With noisy data, uncovering what is going on can take careful data analysis together with scientific reasoning.
What could we do to improve the signal to noise ratio in this analysis?
Hint: notice the standard error on the coefficient, together with consideration of possible values of the coefficient in a scientifically plausible model.
It is always good practice to be explicit about the units of quantities. For frequency domain analysis we can consider various options for units of frequency.
For a frequency component corresponding to \(\sin(2\pi\omega n)\) or \(\cos(2\pi\omega n)\), we say that the frequency is \(\omega\) cycles per unit time.

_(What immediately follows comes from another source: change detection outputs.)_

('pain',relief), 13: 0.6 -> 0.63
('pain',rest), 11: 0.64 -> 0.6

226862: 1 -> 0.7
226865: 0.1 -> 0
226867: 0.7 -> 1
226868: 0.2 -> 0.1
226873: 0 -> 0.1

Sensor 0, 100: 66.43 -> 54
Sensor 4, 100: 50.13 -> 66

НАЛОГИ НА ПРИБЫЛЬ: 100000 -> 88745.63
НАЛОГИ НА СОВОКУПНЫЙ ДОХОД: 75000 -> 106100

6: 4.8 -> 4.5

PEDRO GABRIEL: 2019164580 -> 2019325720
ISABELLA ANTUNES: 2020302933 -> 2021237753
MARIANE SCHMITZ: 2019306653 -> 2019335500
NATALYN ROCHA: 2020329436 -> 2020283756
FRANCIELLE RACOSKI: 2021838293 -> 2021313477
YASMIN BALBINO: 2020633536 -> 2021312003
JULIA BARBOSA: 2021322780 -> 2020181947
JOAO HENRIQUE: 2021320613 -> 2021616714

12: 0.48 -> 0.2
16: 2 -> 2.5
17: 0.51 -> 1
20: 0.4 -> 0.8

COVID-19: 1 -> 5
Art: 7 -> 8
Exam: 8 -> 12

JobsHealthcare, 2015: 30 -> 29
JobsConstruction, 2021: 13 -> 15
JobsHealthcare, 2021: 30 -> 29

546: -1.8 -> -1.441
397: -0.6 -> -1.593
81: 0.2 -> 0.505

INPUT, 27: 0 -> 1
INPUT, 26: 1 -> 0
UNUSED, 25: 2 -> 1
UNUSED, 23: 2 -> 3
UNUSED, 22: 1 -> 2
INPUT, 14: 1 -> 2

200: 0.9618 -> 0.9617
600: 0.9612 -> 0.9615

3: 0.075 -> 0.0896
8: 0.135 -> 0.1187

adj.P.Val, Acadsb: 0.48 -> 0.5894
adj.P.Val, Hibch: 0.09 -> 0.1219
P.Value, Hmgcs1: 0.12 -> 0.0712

Suppose the time series consists of equally spaced observations, with \(t_{n}-t_{n-1}=\Delta\) years. Then we say that the frequency is \(\omega/\Delta\) cycles per year.
For a frequency component corresponding to \(\sin(\nu t)\) or \(\cos(\nu t)\), we say that the frequency is \(\nu\) radians per unit time.
The period of an oscillation is the time for one cycle. So, when frequency is measured in cycles per time, we have \[ \mbox{period} = \frac{1}{\mbox{frequency}}.\] Thus, for a frequency component corresponding to \(\sin(2\pi\omega n)\) or \(\cos(2\pi\omega n)\), the period is \(1/\omega\) observation intervals.
When the observation intervals have constant time length (years, seconds, etc) we should use those units for the period.